DOCUMENT EXTRACT

- Opening Delimiter -

If an employee is offered or receives something of value beyond what is authorized in this Code of Ethics, even upon refusal to accept or keep it, the employee must notify the Audit Committee Chairman in writing. When questions arise as to the legality of a gift, employees are urged to seek the advice of the Chief Executive Officer. Applicable laws or other Company polices and procedures may preclude gifts or compensation in addition to the prohibitions discussed above.

Giving Gifts

Employees may not, on behalf of the Company, directly or indirectly, offer or promise anything of value for the purpose of influencing the action of the recipient. This standard is not intended to prohibit normal business practices such as providing meals, entertainment, tickets to cultural and sporting events, promotional gifts, flowers, favors, discounts, price concessions, tokens of friendship, or special occasion gifts (such as Christmas gifts), so long as they are of a nominal or reasonable value under the circumstances and promote legitimate business development. Employees may not give cash gifts to a service provider or customer. Employees must maintain accurate records of business expenses such as gifts.

Outside Business Ventures and Investments

An employee’s participation, directly or indirectly, in a business venture with a customer or service provider, including serving as an officer or director, creates the possibility of a conflict of interest. Employees should obtain the approval of the Chief Executive Officer for any such participation. An employee who represents the Company in its dealings with an entity that is a service provider or customer must obtain written approval from the Audit Committee Chairman before investing in the entity, or continuing to hold an investment in the entity once it begins doing business with the Company. This prohibition does not apply to ownership of less than five percent (5%) of the common stock of corporations traded on a national securities exchange.

Borrowing from Customers

Employees may not borrow from customers or service providers unless they are recognized lending institutions. Employees calling on and doing business with companies may not become personally indebted to such companies. The term “borrow” does not apply to normal credit granted by merchants in connection with the purchase of goods and services carried on open account or to credit obtained from an immediate family member.

Fiduciary Appointments

Fiduciary services are available through the Company, and it is inappropriate for employees to compete with the Company by acting as a fiduciary for compensation. Employees may accept fiduciary or co-fiduciary appointments only upon approval of the Chief Executive Officer or when based upon close family relationships. In such cases, an employee must not:

 

   

Allow any appearance or representation that the employee is acting on behalf of the Company;

 

   

Accept a fee for acting as a co-fiduciary with the Company unless approved by the Chief Executive Officer; or

 

   

Allow the representation to interfere with his or her duties at the Company.


Legal, Tax, and Investment Advice

Only Company employees whose job descriptions include providing investment advice, such as trust officers and investment advisory representatives, may render investment advice, and then only in accordance with the terms of any required securities licenses and the Company’s policies and procedures. Employees may not give advice to a customer that could be interpreted as legal or tax advice. Employees should encourage customers to consult with their own attorneys, accountants, and investment advisors as appropriate.

- Closing Delimiter -

APPLY WHAT YOU READ
a) What section headings appear in the code of ethics excerpt?
b) According to the code of ethics excerpt, what kind of investment is exempt from the written-approval requirement for employees who deal with a service provider or customer?
c) Reproduce the part of the code of ethics excerpt starting with "An employee’s participation, directly" and going on through "national securities exchange.".
The data after this point comes from a separate source.

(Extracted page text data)
- Opening Delimiter -

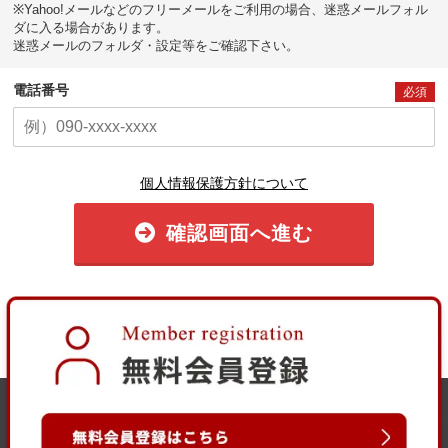
※Yahoo!メールなどのフリーメールをご利用の場合、迷惑メールフォル
ダに入る場合があります。
迷惑メールのフォルダ・設定等をご確認下さい。
電話番号
必須
個人情報保護方針について
確認画面へ進む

- Closing Delimiter -

ANSWERS TO EACH TASK
a)
Giving Gifts
Outside Business Ventures and Investments
Borrowing from Customers
Fiduciary Appointments
Legal, Tax, and Investment Advice

b) Ownership of less than five percent (5%) of the common stock of corporations traded on a national securities exchange.

c)
An employee’s participation, directly or indirectly, in a business venture with a customer or service provider, including serving as an officer or director, creates the possibility of a conflict of interest. Employees should obtain the approval of the Chief Executive Officer for any such participation. An employee who represents the Company in its dealings with an entity that is a service provider or customer must obtain written approval from the Audit Committee Chairman before investing in the entity, or continuing to hold an investment in the entity once it begins doing business with the Company. This prohibition does not apply to ownership of less than five percent (5%) of the common stock of corporations traded on a national securities exchange.